Wits/SAMRC Antiviral Gene Therapy Research Unit, Department of Molecular Medicine and Haematology, School of Pathology, Faculty of Health Sciences, University of the Witwatersrand, South Africa.
Wits/SAMRC Antiviral Gene Therapy Research Unit, Department of Molecular Medicine and Haematology, School of Pathology, Faculty of Health Sciences, University of the Witwatersrand, South Africa.
Adv Drug Deliv Rev. 2021 Jan;168:134-146. doi: 10.1016/j.addr.2020.05.010. Epub 2020 May 30.
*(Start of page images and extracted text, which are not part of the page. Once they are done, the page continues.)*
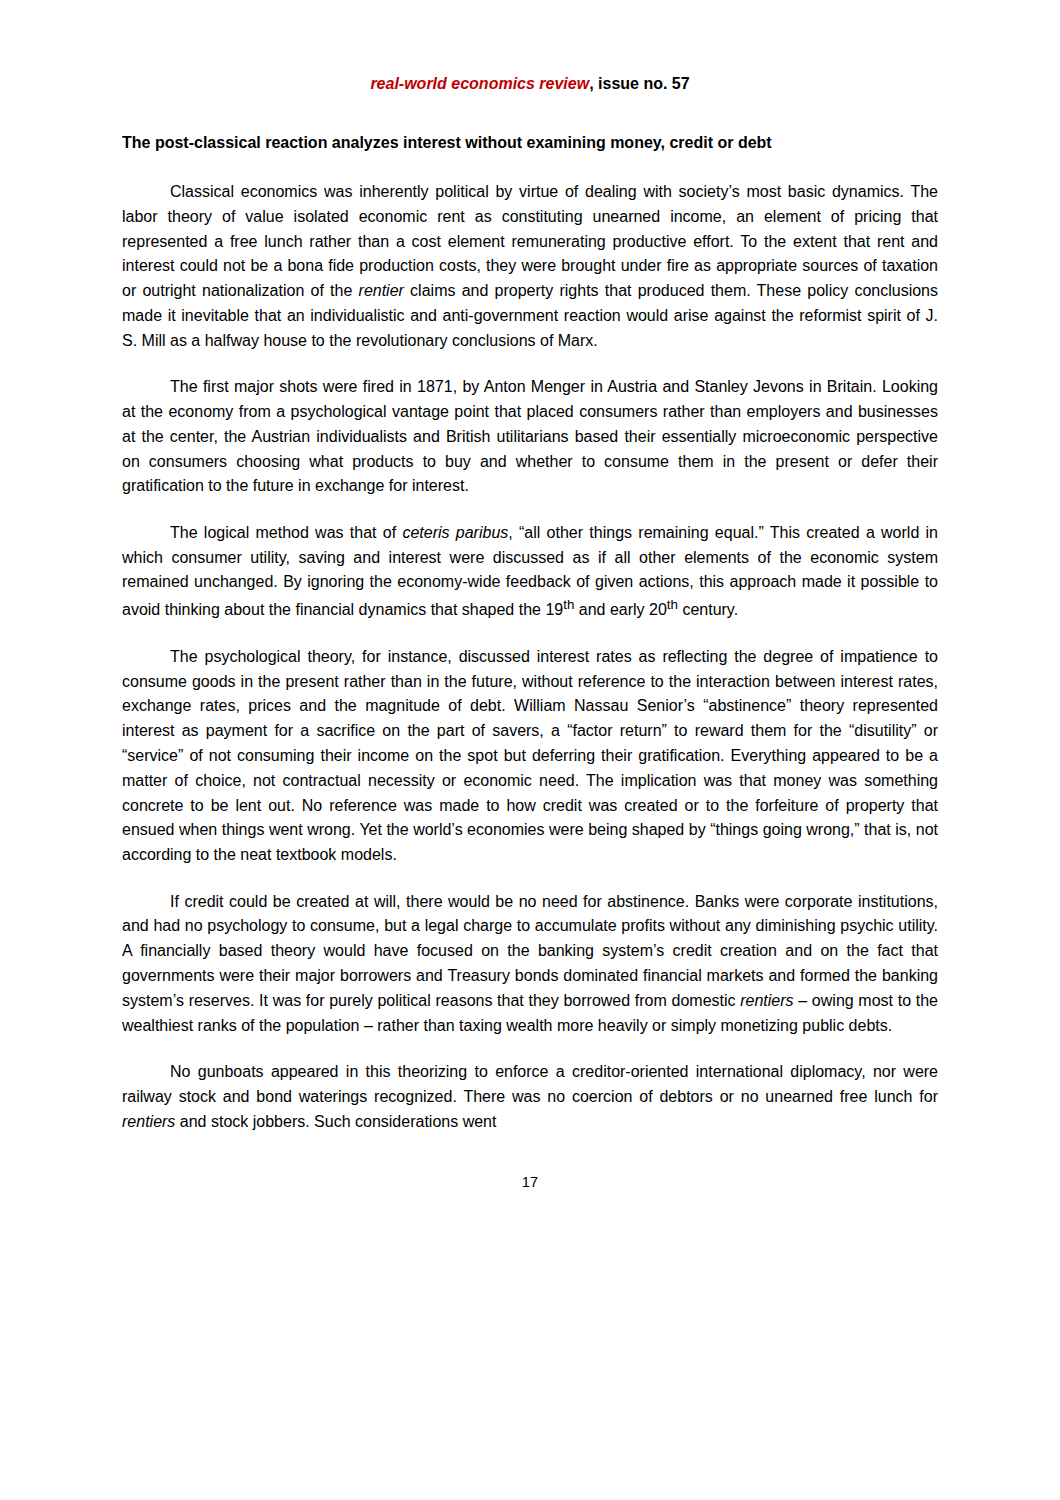real-world economics review, issue no. 57
The post-classical reaction analyzes interest without examining money, credit or debt
Classical economics was inherently political by virtue of dealing with society’s most basic dynamics. The labor theory of value isolated economic rent as constituting unearned income, an element of pricing that represented a free lunch rather than a cost element remunerating productive effort. To the extent that rent and interest could not be a bona fide production costs, they were brought under fire as appropriate sources of taxation or outright nationalization of the rentier claims and property rights that produced them. These policy conclusions made it inevitable that an individualistic and anti-government reaction would arise against the reformist spirit of J. S. Mill as a halfway house to the revolutionary conclusions of Marx.
The first major shots were fired in 1871, by Anton Menger in Austria and Stanley Jevons in Britain. Looking at the economy from a psychological vantage point that placed consumers rather than employers and businesses at the center, the Austrian individualists and British utilitarians based their essentially microeconomic perspective on consumers choosing what products to buy and whether to consume them in the present or defer their gratification to the future in exchange for interest.
The logical method was that of ceteris paribus, “all other things remaining equal.” This created a world in which consumer utility, saving and interest were discussed as if all other elements of the economic system remained unchanged. By ignoring the economy-wide feedback of given actions, this approach made it possible to avoid thinking about the financial dynamics that shaped the 19th and early 20th century.
The psychological theory, for instance, discussed interest rates as reflecting the degree of impatience to consume goods in the present rather than in the future, without reference to the interaction between interest rates, exchange rates, prices and the magnitude of debt. William Nassau Senior’s “abstinence” theory represented interest as payment for a sacrifice on the part of savers, a “factor return” to reward them for the “disutility” or “service” of not consuming their income on the spot but deferring their gratification. Everything appeared to be a matter of choice, not contractual necessity or economic need. The implication was that money was something concrete to be lent out. No reference was made to how credit was created or to the forfeiture of property that ensued when things went wrong. Yet the world’s economies were being shaped by “things going wrong,” that is, not according to the neat textbook models.
If credit could be created at will, there would be no need for abstinence. Banks were corporate institutions, and had no psychology to consume, but a legal charge to accumulate profits without any diminishing psychic utility. A financially based theory would have focused on the banking system’s credit creation and on the fact that governments were their major borrowers and Treasury bonds dominated financial markets and formed the banking system’s reserves. It was for purely political reasons that they borrowed from domestic rentiers – owing most to the wealthiest ranks of the population – rather than taxing wealth more heavily or simply monetizing public debts.
No gunboats appeared in this theorizing to enforce a creditor-oriented international diplomacy, nor were railway stock and bond waterings recognized. There was no coercion of debtors or no unearned free lunch for rentiers and stock jobbers. Such considerations went
17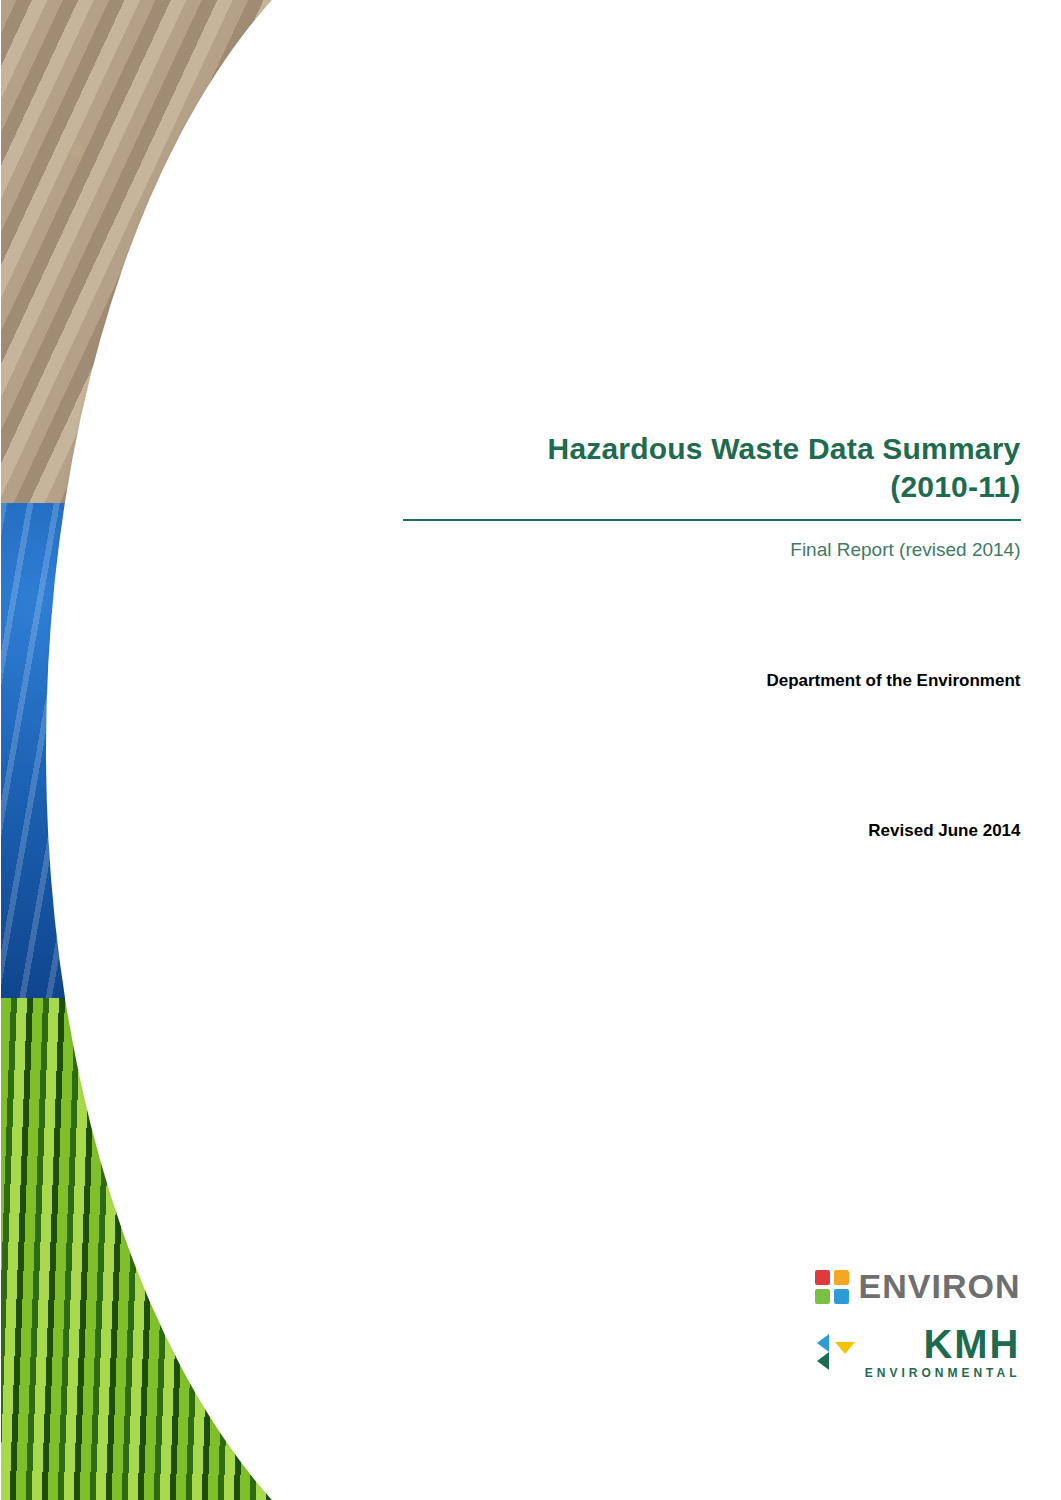Hazardous Waste Data Summary
(2010-11)
Final Report (revised 2014)
Department of the Environment
Revised June 2014
ENVIRON
KMH
ENVIRONMENTAL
Chronic infection with the hepatitis B virus (HBV) remains a significant worldwide medical problem. While diseases caused by HIV infection, tuberculosis and malaria are on the decline, new cases of chronic hepatitis B are on the rise. Because often fatal complications of cirrhosis and hepatocellular carcinoma are associated with chronic hepatitis B, the need for a cure is as urgent as ever. Currently licensed therapeutics fail to eradicate the virus and this is attributable to persistence of the viral replication intermediate comprising covalently closed circular DNA (cccDNA). Elimination or inactivation of the viral cccDNA is thus a goal of research aimed at hepatitis B cure. The ability to engineer nucleases that are capable of specific cleavage of a DNA sequence now provides the means to disable cccDNA permanently. The scientific literature is replete with many examples of using designer zinc finger nucleases (ZFNs), transcription activator-like effector nucleases (TALENs) and RNA-guided endonucleases (RGENs) to inactivate HBV. However, important concerns about safety, dose control and efficient delivery need to be addressed before the technology is employed in a clinical setting. Use of in vitro transcribed mRNA to express therapeutic gene editors goes some way to overcoming these concerns. The labile nature of RNA limits off-target effects and enables dose control. Compatibility with hepatotropic non-viral vectors is convenient for the large scale preparation that will be required for advancing gene editing as a mode of curing chronic hepatitis B.
慢性乙型肝炎病毒(HBV)感染仍然是一个全球性的医学难题。虽然 HIV 感染、结核病和疟疾等疾病的发病率正在下降,但慢性乙型肝炎的新发病例却在上升。由于肝硬化和肝细胞癌等常常致命的并发症与慢性乙型肝炎有关,因此治愈该病的需求比以往任何时候都更加迫切。目前已获得许可的治疗方法无法彻底清除病毒,这是由于病毒复制中间体共价闭合环状 DNA(cccDNA)的持续存在。因此,消除或失活病毒的 cccDNA 是旨在实现乙型肝炎治愈的研究目标。能够对特定 DNA 序列进行特异性切割的工程核酸酶的出现为实现这一目标提供了手段。科学文献中有许多利用设计的锌指核酸酶(ZFNs)、转录激活因子样效应核酸酶(TALENs)和 RNA 指导的内切酶(RGENs)来灭活 HBV 的例子。然而,在将该技术应用于临床之前,需要解决关于安全性、剂量控制和有效传递等重要问题。使用体外转录的 mRNA 来表达治疗性基因编辑工具在一定程度上解决了这些问题。RNA 的不稳定性限制了脱靶效应,并实现了剂量控制。与嗜肝性非病毒载体的兼容性便于大规模制备,这对于将基因编辑作为治疗慢性乙型肝炎的一种模式非常重要。